Examine and compare 'Ops' summaries for CPU and GPU. Usually GPU ops 'GpuFromHost' and 'HostFromGpu' by themselves
consume a large amount of extra time, but by making as few as possible data transfers between GPU and CPU, you can minimize their overhead.
Notice that each of the GPU ops consumes more time than its CPU counterpart. This is because the ops operate on small inputs;
if you increase the input data size (e.g. set N = 4000), you will see a gain from using the GPU.

"""

二、 GpuArray Backend

如果你還沒有准備好，你需要安裝 libgpuarray 和至少一個計算工具箱。可以看相關的介紹說明 libgpuarray.

如果使用OpenGL，那么所有設備的類型都支持的，對於該章節剩下的部分，不管你使用的計算設備是什么，都表示是gpu。

waring：我們想完全支持 OpenCL, 在2014年5月的時候，該支持仍然是個想法而已。
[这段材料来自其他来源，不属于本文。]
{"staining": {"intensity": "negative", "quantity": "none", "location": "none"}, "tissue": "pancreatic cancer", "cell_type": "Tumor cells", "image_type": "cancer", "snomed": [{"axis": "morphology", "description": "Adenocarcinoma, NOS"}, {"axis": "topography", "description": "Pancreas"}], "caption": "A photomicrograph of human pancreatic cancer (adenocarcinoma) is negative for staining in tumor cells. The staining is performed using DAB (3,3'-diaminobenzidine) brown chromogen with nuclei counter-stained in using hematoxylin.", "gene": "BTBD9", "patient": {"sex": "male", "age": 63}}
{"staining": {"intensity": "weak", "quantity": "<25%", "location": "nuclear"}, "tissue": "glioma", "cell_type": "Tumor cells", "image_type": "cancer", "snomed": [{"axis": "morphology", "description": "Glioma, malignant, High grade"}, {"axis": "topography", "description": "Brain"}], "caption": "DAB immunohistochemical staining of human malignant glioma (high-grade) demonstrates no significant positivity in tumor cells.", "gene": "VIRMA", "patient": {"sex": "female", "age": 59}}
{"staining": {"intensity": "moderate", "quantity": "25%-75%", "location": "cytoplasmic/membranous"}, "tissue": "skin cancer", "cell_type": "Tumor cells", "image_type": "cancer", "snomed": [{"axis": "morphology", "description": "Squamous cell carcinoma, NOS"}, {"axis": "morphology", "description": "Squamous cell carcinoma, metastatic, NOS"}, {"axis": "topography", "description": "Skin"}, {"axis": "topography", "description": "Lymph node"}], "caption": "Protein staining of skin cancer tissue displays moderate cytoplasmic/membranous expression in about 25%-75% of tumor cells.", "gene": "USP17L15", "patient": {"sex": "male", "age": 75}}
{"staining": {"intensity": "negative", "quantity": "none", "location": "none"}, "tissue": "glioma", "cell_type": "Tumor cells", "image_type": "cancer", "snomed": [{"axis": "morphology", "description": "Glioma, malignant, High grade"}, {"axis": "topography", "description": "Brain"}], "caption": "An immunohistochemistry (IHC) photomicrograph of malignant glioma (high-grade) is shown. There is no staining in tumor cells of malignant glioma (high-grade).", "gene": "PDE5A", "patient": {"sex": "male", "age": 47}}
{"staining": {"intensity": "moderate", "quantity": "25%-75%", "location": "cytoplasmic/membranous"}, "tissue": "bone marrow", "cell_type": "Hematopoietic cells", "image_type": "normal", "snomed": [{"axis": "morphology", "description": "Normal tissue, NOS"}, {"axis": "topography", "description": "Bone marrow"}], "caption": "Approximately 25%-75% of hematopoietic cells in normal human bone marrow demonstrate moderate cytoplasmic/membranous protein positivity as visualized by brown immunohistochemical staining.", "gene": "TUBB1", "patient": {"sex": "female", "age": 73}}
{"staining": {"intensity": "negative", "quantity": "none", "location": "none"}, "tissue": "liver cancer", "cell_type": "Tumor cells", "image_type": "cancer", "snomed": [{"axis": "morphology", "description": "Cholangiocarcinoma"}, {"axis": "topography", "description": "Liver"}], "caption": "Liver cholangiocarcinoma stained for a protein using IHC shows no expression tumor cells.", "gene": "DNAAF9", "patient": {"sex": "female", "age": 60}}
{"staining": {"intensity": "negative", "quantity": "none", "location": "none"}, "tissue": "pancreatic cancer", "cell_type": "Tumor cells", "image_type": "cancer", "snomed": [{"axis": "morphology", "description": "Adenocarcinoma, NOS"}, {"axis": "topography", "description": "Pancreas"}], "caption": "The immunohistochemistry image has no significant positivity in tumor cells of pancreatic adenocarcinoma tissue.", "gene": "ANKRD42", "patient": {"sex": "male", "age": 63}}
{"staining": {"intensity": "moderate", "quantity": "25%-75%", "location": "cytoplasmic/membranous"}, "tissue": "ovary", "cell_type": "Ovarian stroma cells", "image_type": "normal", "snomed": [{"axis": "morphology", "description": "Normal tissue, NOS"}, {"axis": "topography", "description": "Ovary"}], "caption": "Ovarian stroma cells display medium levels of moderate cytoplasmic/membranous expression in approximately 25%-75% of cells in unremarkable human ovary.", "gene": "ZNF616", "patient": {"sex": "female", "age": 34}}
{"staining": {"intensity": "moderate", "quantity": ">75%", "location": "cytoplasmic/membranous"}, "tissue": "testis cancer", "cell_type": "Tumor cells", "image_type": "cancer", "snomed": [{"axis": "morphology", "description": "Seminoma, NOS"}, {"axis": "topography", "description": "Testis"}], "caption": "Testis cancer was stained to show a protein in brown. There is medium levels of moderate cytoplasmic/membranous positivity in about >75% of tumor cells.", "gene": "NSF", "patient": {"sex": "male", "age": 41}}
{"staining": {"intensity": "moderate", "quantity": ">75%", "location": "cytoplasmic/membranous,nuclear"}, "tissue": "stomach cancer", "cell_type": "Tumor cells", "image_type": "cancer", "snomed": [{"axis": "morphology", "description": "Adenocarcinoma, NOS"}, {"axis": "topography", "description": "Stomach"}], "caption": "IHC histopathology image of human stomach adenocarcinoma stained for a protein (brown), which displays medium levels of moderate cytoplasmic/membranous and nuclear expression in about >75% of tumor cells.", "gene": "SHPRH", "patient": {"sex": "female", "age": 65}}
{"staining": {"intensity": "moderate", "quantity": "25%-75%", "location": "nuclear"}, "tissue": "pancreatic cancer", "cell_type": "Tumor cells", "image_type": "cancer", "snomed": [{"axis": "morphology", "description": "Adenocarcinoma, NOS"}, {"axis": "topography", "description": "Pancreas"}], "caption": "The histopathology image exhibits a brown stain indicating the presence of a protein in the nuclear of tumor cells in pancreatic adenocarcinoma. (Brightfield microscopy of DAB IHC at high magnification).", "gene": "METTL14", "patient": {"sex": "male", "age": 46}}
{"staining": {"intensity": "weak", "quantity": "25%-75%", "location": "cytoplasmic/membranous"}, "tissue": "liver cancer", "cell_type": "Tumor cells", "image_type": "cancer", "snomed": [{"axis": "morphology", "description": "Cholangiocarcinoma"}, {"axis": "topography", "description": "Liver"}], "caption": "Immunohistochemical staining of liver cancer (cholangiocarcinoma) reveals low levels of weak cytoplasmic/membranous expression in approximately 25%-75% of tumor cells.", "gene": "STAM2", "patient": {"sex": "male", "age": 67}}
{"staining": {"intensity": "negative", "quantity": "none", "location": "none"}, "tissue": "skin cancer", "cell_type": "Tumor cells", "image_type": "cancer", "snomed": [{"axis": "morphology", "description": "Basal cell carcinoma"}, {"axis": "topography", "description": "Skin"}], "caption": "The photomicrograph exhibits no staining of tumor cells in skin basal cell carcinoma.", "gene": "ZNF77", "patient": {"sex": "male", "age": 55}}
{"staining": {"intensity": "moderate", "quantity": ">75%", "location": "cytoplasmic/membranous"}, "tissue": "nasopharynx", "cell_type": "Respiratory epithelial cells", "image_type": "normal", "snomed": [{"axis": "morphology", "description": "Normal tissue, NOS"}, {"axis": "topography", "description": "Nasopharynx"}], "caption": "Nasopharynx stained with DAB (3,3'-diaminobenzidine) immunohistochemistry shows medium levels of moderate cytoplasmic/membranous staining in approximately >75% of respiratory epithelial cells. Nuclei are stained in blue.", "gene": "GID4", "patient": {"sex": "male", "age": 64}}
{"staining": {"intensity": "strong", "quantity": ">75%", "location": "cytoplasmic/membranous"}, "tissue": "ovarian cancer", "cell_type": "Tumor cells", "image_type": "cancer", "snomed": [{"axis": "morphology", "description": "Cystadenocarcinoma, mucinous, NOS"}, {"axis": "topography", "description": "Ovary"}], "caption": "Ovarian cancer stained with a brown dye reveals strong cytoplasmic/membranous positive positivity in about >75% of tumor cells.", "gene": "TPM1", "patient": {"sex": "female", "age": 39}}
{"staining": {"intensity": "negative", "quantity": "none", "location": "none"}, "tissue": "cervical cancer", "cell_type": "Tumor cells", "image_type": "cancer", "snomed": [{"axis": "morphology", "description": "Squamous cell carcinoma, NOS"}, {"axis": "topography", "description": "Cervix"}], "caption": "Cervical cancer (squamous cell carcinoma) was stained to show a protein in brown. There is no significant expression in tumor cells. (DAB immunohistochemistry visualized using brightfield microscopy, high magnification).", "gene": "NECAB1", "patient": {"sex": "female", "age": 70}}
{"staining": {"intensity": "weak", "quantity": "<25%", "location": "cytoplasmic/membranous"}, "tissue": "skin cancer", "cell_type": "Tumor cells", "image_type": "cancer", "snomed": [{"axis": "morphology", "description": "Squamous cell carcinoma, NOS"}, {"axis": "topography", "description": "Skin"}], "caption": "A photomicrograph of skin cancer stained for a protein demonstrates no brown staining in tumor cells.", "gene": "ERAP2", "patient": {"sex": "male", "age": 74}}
一些有用的ops仍然沒有被支持，因為想要在舊的后端以最小化變化來移植。

2.1 Testing Theano with GPU

為了查看是否使用的是GPU，可以將下面代碼剪切然后創建個文件運行：

from theano import function, config, shared, tensor, sandbox
import numpy
import time

vlen = 10 * 30 * 768  # 10 x #cores x # threads per core
iters = 1000

rng = numpy.random.RandomState(22)
x = shared(numpy.asarray(rng.rand(vlen), config.floatX))
f = function([], tensor.exp(x))
print f.maker.fgraph.toposort()
t0 = time.time()
for i in xrange(iters):
    r = f()
t1 = time.time()
print 'Looping %d times took' % iters, t1 - t0, 'seconds'
print 'Result is', r
if numpy.any([isinstance(x.op, tensor.Elemwise) and
              ('Gpu' not in type(x.op).__name__)
              for x in f.maker.fgraph.toposort()]):
    print 'Used the cpu'
else:
    print 'Used the gpu'

該程序只計算一群隨機數的 exp() 。注意到我們使用 theano.shared() 函數來確保輸入x存儲在gpu上。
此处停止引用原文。